## Material for this exercise
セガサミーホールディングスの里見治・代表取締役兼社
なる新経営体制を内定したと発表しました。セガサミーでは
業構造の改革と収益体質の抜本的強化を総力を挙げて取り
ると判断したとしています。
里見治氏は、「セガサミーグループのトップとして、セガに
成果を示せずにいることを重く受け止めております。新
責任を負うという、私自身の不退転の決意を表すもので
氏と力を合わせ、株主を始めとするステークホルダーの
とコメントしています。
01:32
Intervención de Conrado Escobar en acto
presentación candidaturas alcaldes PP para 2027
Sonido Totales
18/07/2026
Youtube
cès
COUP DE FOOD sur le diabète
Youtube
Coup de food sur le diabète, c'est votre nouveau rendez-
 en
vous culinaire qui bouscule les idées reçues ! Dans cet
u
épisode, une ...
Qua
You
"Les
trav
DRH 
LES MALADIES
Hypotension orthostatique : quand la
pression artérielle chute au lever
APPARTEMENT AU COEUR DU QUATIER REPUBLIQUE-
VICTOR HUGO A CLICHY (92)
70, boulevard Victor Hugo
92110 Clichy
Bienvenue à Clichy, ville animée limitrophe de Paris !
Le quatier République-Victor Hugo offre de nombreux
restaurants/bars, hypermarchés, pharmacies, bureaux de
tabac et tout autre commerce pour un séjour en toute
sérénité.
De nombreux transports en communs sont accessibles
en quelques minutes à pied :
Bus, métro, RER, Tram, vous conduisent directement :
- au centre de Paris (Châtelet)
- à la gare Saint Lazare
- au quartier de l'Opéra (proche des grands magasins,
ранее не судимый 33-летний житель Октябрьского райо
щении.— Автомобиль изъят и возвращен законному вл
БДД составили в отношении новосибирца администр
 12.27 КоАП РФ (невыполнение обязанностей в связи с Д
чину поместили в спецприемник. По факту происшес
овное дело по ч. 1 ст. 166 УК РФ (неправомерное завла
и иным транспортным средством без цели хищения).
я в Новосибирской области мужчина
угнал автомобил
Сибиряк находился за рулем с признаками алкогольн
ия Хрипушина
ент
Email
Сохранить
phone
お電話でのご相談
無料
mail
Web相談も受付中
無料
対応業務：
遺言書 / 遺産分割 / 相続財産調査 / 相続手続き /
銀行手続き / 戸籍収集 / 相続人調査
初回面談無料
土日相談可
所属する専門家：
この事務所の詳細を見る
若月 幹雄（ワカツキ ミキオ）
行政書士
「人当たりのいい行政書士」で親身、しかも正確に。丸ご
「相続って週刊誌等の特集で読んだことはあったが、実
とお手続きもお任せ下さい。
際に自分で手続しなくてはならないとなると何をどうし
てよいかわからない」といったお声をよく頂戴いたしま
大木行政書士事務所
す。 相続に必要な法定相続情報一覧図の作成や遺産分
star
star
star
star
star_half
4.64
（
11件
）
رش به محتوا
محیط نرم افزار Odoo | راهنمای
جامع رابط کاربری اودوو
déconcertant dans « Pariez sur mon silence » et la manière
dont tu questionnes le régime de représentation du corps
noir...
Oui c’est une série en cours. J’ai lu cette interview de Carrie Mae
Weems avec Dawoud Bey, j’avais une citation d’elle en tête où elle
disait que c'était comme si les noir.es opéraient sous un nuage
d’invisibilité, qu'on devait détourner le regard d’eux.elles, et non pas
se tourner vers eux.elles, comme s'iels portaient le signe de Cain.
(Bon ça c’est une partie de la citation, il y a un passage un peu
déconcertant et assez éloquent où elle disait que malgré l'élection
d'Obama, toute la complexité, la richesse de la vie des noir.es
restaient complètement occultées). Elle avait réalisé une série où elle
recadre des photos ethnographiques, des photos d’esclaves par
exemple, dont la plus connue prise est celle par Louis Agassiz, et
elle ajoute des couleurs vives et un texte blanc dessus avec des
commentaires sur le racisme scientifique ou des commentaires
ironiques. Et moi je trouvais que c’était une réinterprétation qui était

## Exercise instructions
Out of the data above, transcribe exactly and only the lines starting with the line that has "Sonido Totales" and going on through the line that has "VICTOR HUGO A CLICHY (92)", both included.

## Result for this task
Sonido Totales
18/07/2026
Youtube
cès
COUP DE FOOD sur le diabète
Youtube
Coup de food sur le diabète, c'est votre nouveau rendez-
 en
vous culinaire qui bouscule les idées reçues ! Dans cet
u
épisode, une ...
Qua
You
"Les
trav
DRH 
LES MALADIES
Hypotension orthostatique : quand la
pression artérielle chute au lever
APPARTEMENT AU COEUR DU QUATIER REPUBLIQUE-
VICTOR HUGO A CLICHY (92)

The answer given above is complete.